Serve this warm or at room temperature with some yoghurt (either plain or with some diced cucumber and shredded mint stirred through) alongside. If you have some pomegranate seeds, these look lovely sprinkled on top.
Getting ahead: The bulgur and lentils keep well in the fridge for a couple of days, ready to be warmed through or brought back to room temperature before eating. The onions can also be prepared ahead of time – stored in a sealed container at room temperature – but keep these apart from the rest of the dish until ready to serve.
Ingredients
300g | green lentils |
1½ tsp | cumin seeds |
1½ tbsp | coriander seeds |
300g | coarse bulgur or freekeh (or basmati rice – see introduction) |
3 tbsp | olive oil |
½ tsp | ground turmeric |
1 tsp | ground allspice |
½ tsp | ground cinnamon |
750ml | just-boiled water |
salt and black pepper | |
For the fried onions: | |
3 | medium onions, cut in half, then each thinly sliced (500g) |
2 tsp | cornflour |
About 250ml | sunflower oil, to fry |
Method
Place the lentils in a medium saucepan, cover with plenty of water and set aside to soak for 30 minutes.

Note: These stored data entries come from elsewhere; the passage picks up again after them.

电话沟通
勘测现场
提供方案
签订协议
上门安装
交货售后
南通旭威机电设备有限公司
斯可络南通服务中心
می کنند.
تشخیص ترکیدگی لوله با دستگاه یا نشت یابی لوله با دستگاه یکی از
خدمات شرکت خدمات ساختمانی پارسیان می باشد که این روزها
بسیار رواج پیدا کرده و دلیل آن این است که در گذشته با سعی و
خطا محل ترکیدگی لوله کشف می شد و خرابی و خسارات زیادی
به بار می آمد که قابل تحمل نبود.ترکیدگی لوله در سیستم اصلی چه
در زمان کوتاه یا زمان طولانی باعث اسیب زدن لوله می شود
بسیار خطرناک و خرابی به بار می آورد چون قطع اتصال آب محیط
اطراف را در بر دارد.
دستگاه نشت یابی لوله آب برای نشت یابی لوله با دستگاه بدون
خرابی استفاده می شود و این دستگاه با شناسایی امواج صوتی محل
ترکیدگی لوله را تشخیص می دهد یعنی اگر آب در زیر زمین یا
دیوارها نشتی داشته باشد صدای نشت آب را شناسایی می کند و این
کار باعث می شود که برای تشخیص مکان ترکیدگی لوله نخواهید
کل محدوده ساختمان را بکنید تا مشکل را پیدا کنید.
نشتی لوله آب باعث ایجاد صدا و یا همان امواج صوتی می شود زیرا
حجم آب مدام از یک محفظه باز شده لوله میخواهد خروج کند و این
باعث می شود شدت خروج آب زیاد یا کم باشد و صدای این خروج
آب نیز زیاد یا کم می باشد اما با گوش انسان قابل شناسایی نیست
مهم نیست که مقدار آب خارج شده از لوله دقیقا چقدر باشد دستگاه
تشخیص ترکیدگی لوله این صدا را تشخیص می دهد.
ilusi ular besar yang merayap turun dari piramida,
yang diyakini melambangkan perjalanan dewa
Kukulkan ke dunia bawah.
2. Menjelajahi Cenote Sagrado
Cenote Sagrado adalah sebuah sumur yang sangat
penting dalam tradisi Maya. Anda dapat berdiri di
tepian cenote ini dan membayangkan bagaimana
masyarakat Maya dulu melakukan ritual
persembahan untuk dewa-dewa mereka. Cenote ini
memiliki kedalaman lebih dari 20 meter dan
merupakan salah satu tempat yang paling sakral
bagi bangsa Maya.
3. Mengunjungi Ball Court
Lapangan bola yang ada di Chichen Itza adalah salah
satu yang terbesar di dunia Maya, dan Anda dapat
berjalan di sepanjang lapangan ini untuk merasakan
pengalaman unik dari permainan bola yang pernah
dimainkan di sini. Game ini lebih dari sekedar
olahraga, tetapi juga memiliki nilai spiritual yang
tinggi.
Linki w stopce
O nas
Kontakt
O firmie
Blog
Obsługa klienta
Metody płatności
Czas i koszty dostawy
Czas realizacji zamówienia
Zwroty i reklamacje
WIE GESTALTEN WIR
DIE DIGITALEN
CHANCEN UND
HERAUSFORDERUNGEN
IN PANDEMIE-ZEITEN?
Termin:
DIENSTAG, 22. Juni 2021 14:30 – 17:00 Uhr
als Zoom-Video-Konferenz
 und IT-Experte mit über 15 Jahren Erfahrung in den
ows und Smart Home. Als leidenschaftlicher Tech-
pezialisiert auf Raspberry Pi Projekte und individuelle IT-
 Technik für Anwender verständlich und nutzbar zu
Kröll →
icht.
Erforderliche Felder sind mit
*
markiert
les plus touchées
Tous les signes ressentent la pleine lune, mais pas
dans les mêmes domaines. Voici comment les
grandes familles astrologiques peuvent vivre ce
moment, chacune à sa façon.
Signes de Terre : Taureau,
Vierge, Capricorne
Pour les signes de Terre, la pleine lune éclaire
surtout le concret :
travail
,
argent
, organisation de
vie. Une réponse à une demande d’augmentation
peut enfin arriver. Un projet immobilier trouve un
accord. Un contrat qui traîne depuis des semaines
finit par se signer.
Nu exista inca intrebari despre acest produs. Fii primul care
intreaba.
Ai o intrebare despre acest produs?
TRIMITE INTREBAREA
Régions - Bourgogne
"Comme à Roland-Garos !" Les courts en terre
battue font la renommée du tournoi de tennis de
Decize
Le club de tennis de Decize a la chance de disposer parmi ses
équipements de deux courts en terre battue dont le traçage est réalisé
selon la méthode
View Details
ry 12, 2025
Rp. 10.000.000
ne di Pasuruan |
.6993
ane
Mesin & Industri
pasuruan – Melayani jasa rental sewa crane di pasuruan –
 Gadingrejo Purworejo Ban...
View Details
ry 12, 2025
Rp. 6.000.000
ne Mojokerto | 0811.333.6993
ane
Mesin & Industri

Meanwhile, fry the onions. Put the onions, cornflour and 1 teaspoon of salt into a large bowl and mix well with your hands. Put the oil into a large heavybased saucepan and place on a medium-high heat. Once the oil is very hot, add a third of the onions and fry for about 3–4 minutes, stirring occasionally with a slotted spoon, until they are golden brown and crispy. Use the slotted spoon to transfer the onions to a colander lined with kitchen paper and continue in the same way with the remaining two batches.
Place the saucepan with the lentils and their soaking liquid on a high heat and bring to the boil. Reduce the heat to medium and cook for 10–12 minutes, or until the lentils have softened but still retain a bite. Drain in a colander and set aside.
Wipe clean the pan (the pan used to cook the lentils, not the onions) and add the cumin and coriander seeds. Place on a medium heat and toast for a minute or two, until fragrant. Add the bulgur, olive oil, turmeric, allspice, cinnamon, a teaspoon of salt and plenty of black pepper. Stir so that everything is coated, then add the cooked lentils and the hot water. Bring to the boil, then reduce the heat to very low. Cover with a lid and simmer on a low heat for 15 minutes.
Remove from the heat, lift off the lid and quickly cover the pan with a clean tea towel. Seal tightly with the lid and set aside for 10 minutes, to steam.
Finally, add half the fried onions to the bulgur and lentils and stir gently with a fork. Pile up in a shallow serving bowl, or individual serving plates, top with the rest of the onions and serve.